START Data section

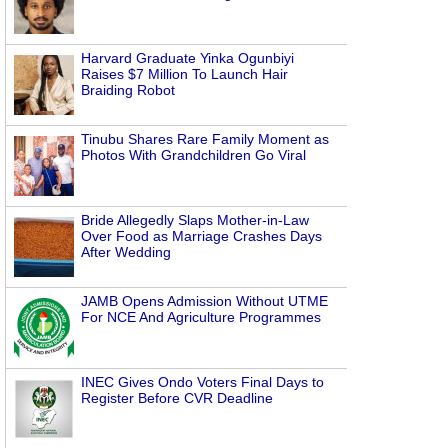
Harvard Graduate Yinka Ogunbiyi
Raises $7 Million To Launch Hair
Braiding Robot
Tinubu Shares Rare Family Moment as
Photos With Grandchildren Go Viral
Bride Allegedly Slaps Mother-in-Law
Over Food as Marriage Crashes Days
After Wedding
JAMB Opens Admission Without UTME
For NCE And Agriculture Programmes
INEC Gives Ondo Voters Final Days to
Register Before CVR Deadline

END Data section
START Data section

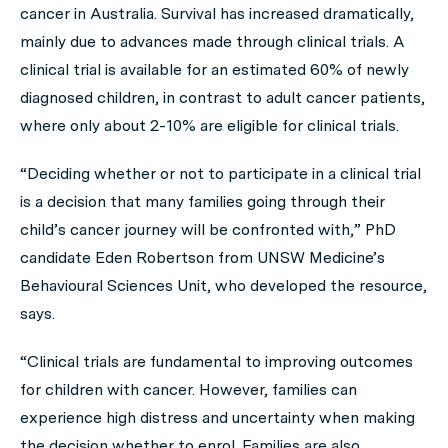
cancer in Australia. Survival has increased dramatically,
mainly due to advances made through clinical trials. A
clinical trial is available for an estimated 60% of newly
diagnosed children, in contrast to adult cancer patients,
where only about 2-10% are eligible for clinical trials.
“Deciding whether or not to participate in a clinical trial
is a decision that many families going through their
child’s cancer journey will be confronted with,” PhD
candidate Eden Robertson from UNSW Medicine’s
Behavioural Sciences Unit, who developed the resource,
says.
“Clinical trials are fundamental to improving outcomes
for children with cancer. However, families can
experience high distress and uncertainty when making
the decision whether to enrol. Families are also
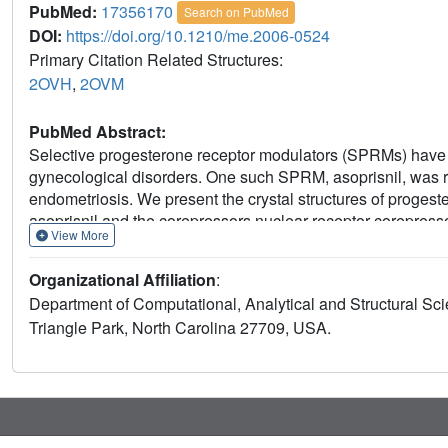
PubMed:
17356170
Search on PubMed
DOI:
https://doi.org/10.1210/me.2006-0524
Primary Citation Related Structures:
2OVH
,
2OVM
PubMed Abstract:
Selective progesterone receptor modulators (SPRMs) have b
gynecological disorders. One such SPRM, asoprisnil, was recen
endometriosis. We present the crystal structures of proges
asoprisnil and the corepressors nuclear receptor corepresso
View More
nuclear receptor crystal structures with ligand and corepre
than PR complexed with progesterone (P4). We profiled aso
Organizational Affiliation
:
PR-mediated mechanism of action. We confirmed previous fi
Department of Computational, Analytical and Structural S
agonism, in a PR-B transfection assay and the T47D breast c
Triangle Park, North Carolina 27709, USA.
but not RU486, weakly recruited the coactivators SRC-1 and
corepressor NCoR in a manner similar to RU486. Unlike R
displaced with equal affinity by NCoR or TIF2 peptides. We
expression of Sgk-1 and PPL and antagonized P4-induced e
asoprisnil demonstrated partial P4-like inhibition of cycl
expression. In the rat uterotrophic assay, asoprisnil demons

END Data section

_Problem to work on_: There is a run of lines above from the one with "Raises $7 Million To Launch Hair" to the one with "Register Before CVR Deadline"; print exactly that run, both ends included, and nothing else.

_Reply to the exercise_:
Raises $7 Million To Launch Hair
Braiding Robot
Tinubu Shares Rare Family Moment as
Photos With Grandchildren Go Viral
Bride Allegedly Slaps Mother-in-Law
Over Food as Marriage Crashes Days
After Wedding
JAMB Opens Admission Without UTME
For NCE And Agriculture Programmes
INEC Gives Ondo Voters Final Days to
Register Before CVR Deadline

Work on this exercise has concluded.